Time passed and the search for meaning continued in the "background" mode of subconsciousness and,...began to bring results.

First of all, the understanding that NSs work with data became more and more solidified. Surprisingly, it took years to realise this. It took me a while to realise that I didn't understand what data was. More precisely, I did not understand their universal nature. And when the essence of data began to reveal itself, I saw that neural networks are a universal mechanism for processing it.

The secret was revealed:

1. All things generate data.
2. All things can be represented by data.
3. All existing data can be processed by a universal mechanism called a Neural Network.
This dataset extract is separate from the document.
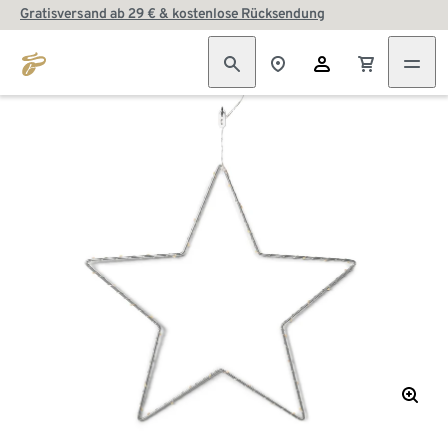
Gratisversand ab 29 € & kostenlose Rücksendung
The concepts of data patterns left by different objects or processes, statistical models reflecting these patterns, common features in data sets, detectable patterns, generalisation, classification, recognition and prediction, and so on... came to the aid of the growing understanding. Here they are, the long-awaited and much-needed abstractions in learning! How much easier it is to master theory with them!
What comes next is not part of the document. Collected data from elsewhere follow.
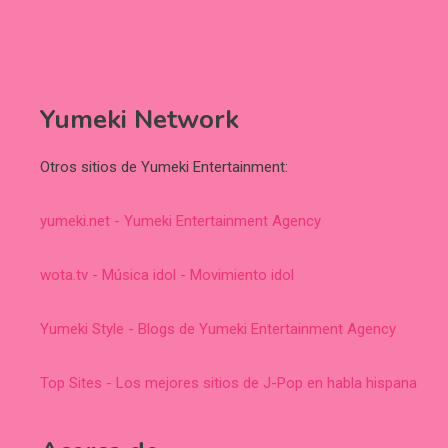
Yumeki Network
Otros sitios de Yumeki Entertainment:
yumeki.net - Yumeki Entertainment Agency
wota.tv - Música idol - Movimiento idol
Yumeki Style - Blogs de Yumeki Entertainment Agency
Top Sites - Los mejores sitios de J-Pop en habla hispana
Further, the understanding of NS and MO theory went with acceleration. Reading the above-mentioned article, I suddenly realised that the formulas given in it are not even mathematics, but algorithms. They are written as formulas for short, but in fact they are programme functions. They are described in simple mathematical language and it is clear how to implement these functions in code. This outer shell of mathematics, which in fact is almost non-existent, has been confusing for many years. Who invented it, to represent algorithms by formulas?

Now that this barrier of understanding has been passed, things will go faster. Much faster!

We still have to understand the technology of language models and understand what's behind them.